For decades, Stambler’s bread baking was a hobby that won him blue ribbons at the Los Angeles County Fair and the California State Fair.  Then he decided to take the leap from avocation to vocation, and so began selling his breads at select retail locations. 
Food Chain Radio Michael Olson hosts Mark Stambler, Pagnol BoulangerStambler's Bread
Food Chain Radio Michael Olson hosts Mark Stambler, Pagnol BoulangerStambler’s Bread
Word of Stambler’s breads spread from hungry mouth to hungry mouth, and in 2011 the LA Times featured the breads in a full page article.  Stambler’s fame, however, was short lived, as the very next day the food safety police showed up to shut him down.  Stambler the baker then became Stambler the cottage food activist.

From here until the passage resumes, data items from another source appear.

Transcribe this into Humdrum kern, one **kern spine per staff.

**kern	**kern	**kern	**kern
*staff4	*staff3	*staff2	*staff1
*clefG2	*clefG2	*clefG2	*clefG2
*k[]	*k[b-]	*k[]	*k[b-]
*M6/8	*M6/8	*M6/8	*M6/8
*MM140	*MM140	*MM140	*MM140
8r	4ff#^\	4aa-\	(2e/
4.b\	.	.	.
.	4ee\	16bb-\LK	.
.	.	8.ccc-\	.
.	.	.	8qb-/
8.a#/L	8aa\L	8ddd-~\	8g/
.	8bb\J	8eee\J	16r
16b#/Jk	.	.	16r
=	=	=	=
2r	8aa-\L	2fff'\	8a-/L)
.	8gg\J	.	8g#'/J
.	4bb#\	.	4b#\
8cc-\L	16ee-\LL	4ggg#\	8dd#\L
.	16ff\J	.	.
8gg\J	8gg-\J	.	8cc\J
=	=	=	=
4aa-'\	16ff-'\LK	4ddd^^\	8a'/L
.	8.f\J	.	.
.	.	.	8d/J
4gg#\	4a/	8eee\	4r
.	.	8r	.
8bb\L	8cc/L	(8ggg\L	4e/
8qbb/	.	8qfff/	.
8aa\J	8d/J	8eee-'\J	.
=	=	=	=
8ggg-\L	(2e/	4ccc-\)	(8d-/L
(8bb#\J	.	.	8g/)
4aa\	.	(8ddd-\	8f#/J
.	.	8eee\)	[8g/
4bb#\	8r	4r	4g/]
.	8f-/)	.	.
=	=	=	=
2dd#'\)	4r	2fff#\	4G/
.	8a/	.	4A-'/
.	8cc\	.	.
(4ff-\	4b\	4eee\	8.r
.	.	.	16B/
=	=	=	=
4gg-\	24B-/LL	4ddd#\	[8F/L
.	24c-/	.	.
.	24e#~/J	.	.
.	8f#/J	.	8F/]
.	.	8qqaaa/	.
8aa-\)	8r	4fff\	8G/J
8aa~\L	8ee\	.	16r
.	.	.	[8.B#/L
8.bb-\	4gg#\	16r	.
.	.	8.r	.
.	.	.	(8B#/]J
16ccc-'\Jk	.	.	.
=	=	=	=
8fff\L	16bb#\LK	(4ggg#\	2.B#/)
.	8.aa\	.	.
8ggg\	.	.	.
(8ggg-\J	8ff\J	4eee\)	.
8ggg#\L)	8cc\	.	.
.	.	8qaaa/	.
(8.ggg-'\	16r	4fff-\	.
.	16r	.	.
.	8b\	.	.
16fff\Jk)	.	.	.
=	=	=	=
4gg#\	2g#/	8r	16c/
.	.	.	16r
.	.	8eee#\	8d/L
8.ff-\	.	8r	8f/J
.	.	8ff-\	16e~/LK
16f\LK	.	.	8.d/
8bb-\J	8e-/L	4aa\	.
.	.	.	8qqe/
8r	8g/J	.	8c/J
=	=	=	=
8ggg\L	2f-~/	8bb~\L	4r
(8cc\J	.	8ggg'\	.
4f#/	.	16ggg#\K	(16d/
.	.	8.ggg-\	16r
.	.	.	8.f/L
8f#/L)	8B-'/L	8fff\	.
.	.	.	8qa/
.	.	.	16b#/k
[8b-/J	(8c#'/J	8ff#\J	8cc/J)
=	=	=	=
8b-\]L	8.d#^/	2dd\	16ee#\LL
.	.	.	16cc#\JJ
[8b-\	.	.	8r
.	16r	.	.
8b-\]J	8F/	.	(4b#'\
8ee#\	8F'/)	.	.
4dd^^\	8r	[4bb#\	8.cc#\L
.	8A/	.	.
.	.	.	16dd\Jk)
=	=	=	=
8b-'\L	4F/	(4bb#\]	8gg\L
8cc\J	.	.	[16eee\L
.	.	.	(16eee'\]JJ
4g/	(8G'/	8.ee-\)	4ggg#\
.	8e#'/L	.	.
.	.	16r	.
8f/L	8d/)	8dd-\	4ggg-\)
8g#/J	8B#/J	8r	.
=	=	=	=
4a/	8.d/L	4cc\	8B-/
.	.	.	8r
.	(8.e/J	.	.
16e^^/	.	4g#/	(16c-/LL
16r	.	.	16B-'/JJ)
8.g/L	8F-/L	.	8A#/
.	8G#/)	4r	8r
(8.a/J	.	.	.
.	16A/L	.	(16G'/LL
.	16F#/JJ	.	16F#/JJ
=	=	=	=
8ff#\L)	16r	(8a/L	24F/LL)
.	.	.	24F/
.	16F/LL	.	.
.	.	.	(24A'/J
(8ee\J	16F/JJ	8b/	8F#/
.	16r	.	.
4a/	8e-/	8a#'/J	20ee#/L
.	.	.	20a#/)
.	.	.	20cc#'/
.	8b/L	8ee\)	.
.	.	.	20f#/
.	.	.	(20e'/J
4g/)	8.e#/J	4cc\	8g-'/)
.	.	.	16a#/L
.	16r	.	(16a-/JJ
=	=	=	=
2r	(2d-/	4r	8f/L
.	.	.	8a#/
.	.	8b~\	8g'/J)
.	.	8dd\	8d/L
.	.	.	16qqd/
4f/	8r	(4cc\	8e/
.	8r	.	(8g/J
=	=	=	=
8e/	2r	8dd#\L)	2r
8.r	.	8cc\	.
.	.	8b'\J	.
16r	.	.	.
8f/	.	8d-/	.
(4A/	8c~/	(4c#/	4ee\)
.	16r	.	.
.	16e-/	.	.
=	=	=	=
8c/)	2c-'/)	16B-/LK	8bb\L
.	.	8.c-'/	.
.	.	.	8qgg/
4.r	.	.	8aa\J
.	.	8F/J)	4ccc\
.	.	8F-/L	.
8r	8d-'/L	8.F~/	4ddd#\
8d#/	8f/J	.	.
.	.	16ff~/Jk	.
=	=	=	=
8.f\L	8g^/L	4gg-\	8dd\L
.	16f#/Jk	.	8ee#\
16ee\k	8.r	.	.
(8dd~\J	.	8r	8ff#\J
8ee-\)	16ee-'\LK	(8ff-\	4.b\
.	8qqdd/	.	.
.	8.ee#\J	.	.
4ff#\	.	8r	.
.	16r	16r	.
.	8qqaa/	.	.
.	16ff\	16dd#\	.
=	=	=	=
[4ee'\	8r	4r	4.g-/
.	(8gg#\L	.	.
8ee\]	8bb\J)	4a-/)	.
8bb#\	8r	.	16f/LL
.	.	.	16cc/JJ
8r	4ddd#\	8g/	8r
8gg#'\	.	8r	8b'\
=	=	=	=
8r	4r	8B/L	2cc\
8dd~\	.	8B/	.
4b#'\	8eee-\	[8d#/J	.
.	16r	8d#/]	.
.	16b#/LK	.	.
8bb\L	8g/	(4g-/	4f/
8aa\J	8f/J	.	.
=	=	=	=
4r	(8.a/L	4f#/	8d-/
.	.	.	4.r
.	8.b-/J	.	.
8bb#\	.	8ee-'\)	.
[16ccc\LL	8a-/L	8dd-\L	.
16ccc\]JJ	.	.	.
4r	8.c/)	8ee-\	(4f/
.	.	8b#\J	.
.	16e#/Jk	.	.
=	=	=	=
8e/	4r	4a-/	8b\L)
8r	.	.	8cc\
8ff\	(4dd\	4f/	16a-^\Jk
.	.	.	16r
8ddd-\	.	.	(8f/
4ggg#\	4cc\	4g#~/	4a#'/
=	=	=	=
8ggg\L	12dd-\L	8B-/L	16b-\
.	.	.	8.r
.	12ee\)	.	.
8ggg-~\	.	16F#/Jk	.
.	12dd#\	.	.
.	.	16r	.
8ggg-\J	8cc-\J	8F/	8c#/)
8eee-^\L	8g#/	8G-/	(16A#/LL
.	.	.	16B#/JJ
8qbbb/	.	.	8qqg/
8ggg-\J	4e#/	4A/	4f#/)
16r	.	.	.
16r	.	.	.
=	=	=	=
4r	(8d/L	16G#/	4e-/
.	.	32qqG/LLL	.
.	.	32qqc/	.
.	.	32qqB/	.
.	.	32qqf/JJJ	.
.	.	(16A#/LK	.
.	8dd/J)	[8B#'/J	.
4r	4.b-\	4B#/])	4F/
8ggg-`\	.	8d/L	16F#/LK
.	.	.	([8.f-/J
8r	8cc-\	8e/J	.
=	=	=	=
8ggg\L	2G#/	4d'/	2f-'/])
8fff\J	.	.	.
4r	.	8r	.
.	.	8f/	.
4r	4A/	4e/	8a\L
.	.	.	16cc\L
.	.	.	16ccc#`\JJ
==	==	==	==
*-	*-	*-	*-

With the help of a friendly politician and a lot of fight, Stambler championed a “California Homemade Food Act,” which was passed into law.  In January of 2013, eighteen months after being shut down by the food safety police, Stambler became the first person in Los Angeles County to sell homemade food legally.

Stambler’s fight for the right to sell homemade foods leads us to ask…
Which is more important:  food safety or food sovereignty?